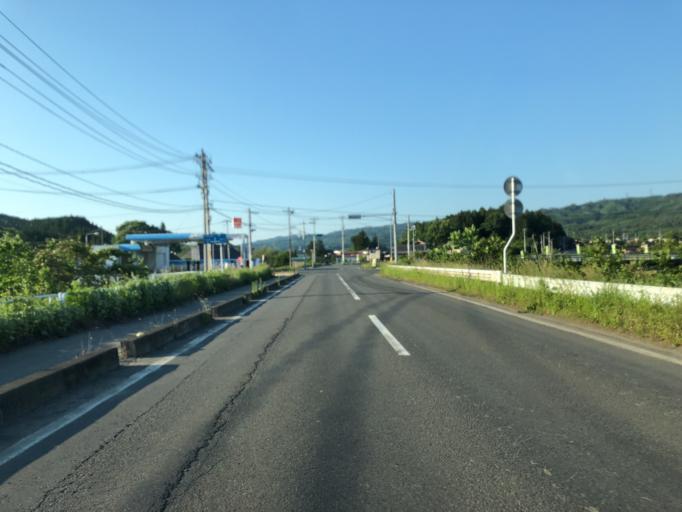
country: JP
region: Fukushima
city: Ishikawa
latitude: 36.9629
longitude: 140.4286
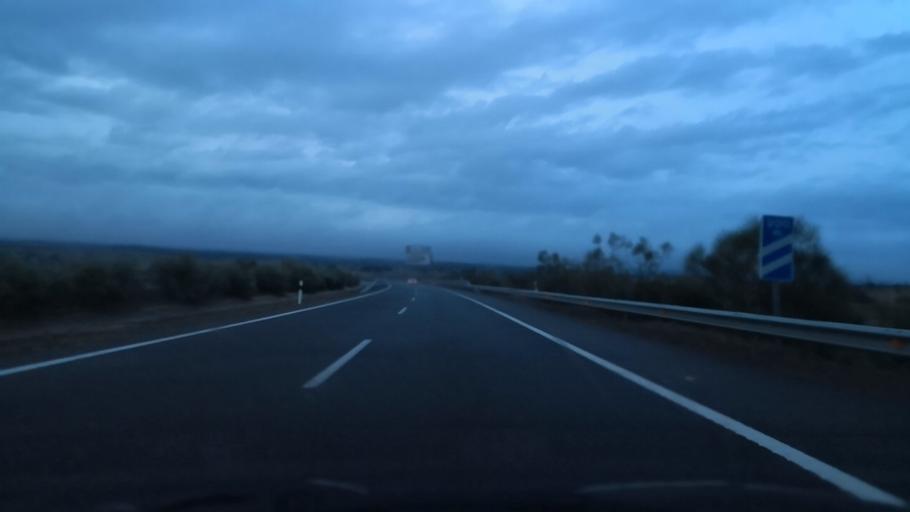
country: ES
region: Extremadura
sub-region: Provincia de Badajoz
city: Merida
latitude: 38.9710
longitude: -6.3353
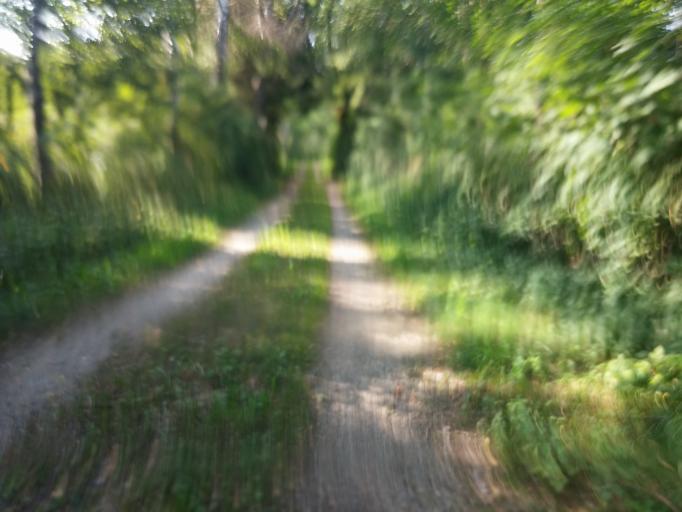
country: DE
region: Baden-Wuerttemberg
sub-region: Tuebingen Region
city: Aitrach
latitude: 47.9471
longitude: 10.0913
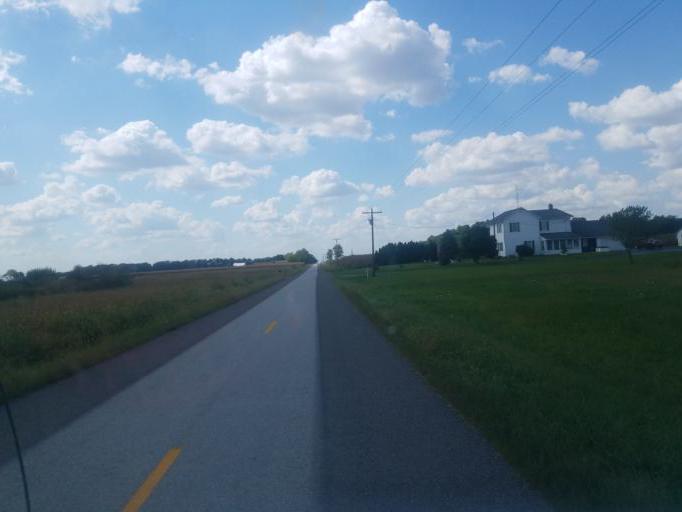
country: US
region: Ohio
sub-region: Auglaize County
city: Wapakoneta
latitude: 40.6532
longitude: -84.2598
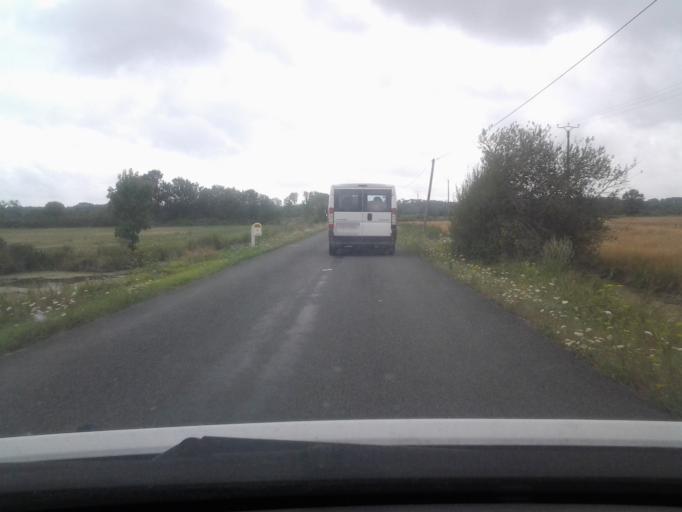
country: FR
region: Pays de la Loire
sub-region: Departement de la Vendee
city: La Tranche-sur-Mer
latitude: 46.3878
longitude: -1.4551
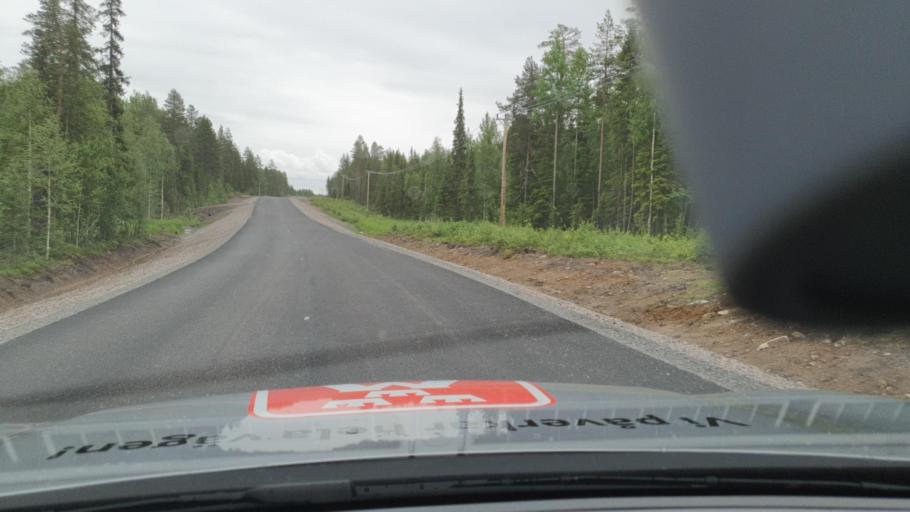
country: SE
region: Norrbotten
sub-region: Overtornea Kommun
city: OEvertornea
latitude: 66.6542
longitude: 23.2282
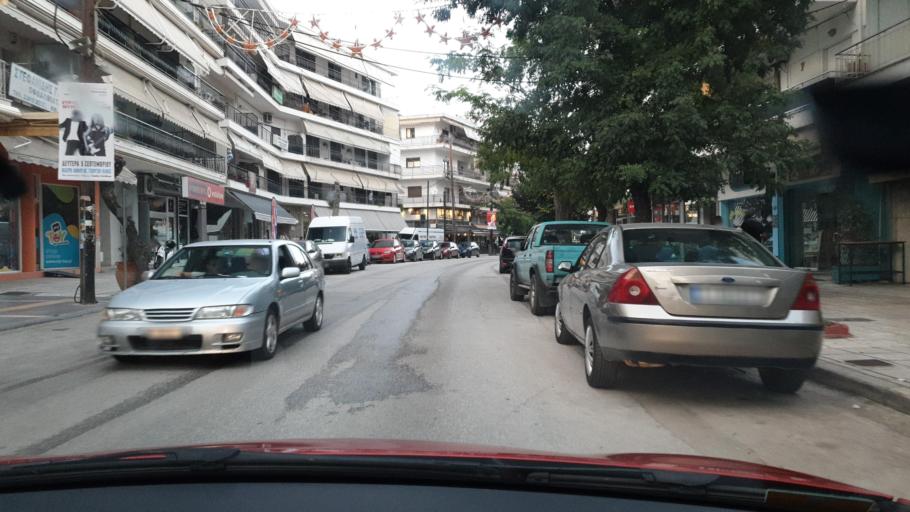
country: GR
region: Central Macedonia
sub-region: Nomos Kilkis
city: Kilkis
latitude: 40.9913
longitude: 22.8714
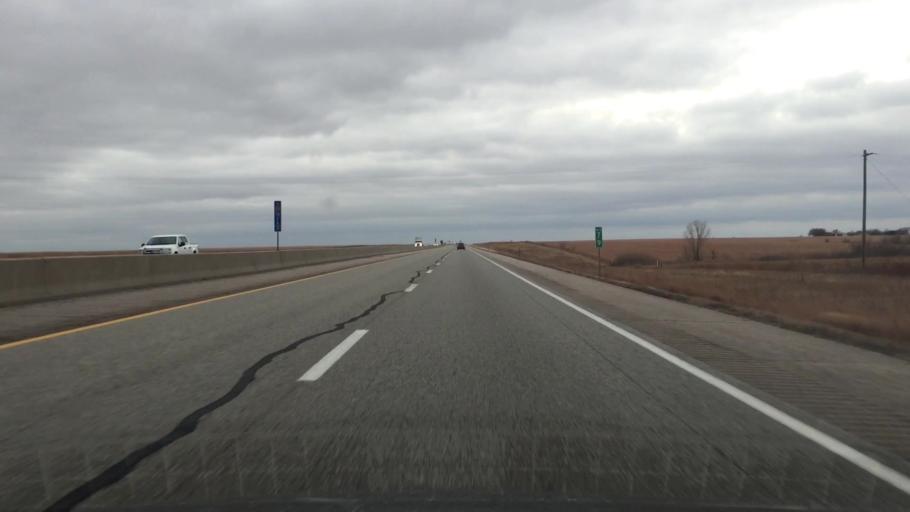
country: US
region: Kansas
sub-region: Butler County
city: El Dorado
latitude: 37.9116
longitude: -96.8091
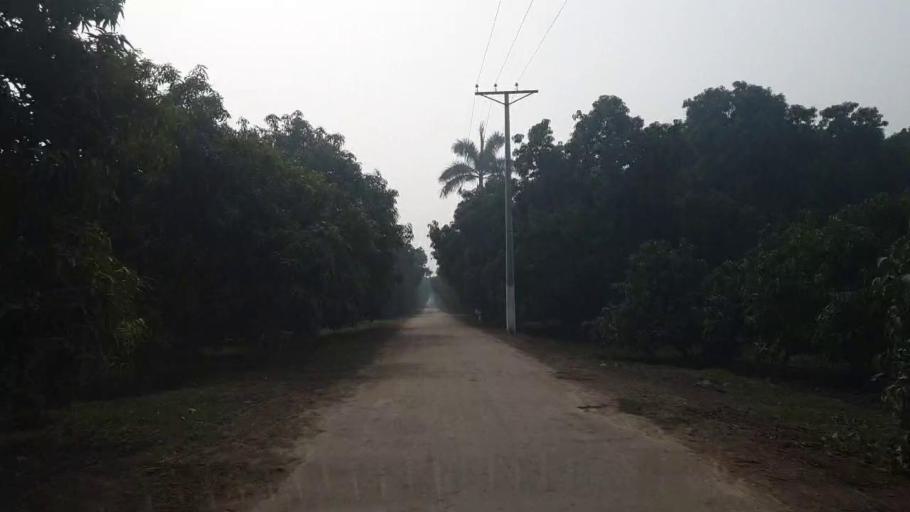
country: PK
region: Sindh
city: Tando Adam
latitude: 25.7888
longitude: 68.5962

---------------

§ Stated exercise: Recast the lines above as a Markdown table with a "No." column numbering each row and a "Text" column holding the line, and leave out the blank lines and the pictures.

§ Result of the exercise:
| No. | Text |
|---|---|
| 1 | country: JP |
| 2 | region: Fukushima |
| 3 | city: Ishikawa |
| 4 | latitude: 36.9629 |
| 5 | longitude: 140.4286 |
| 6 | country: ES |
| 7 | region: Extremadura |
| 8 | sub-region: Provincia de Badajoz |
| 9 | city: Merida |
| 10 | latitude: 38.9710 |
| 11 | longitude: -6.3353 |
| 12 | country: DE |
| 13 | region: Baden-Wuerttemberg |
| 14 | sub-region: Tuebingen Region |
| 15 | city: Aitrach |
| 16 | latitude: 47.9471 |
| 17 | longitude: 10.0913 |
| 18 | country: US |
| 19 | region: Ohio |
| 20 | sub-region: Auglaize County |
| 21 | city: Wapakoneta |
| 22 | latitude: 40.6532 |
| 23 | longitude: -84.2598 |
| 24 | country: FR |
| 25 | region: Pays de la Loire |
| 26 | sub-region: Departement de la Vendee |
| 27 | city: La Tranche-sur-Mer |
| 28 | latitude: 46.3878 |
| 29 | longitude: -1.4551 |
| 30 | country: SE |
| 31 | region: Norrbotten |
| 32 | sub-region: Overtornea Kommun |
| 33 | city: OEvertornea |
| 34 | latitude: 66.6542 |
| 35 | longitude: 23.2282 |
| 36 | country: GR |
| 37 | region: Central Macedonia |
| 38 | sub-region: Nomos Kilkis |
| 39 | city: Kilkis |
| 40 | latitude: 40.9913 |
| 41 | longitude: 22.8714 |
| 42 | country: US |
| 43 | region: Kansas |
| 44 | sub-region: Butler County |
| 45 | city: El Dorado |
| 46 | latitude: 37.9116 |
| 47 | longitude: -96.8091 |
| 48 | country: PK |
| 49 | region: Sindh |
| 50 | city: Tando Adam |
| 51 | latitude: 25.7888 |
| 52 | longitude: 68.5962 |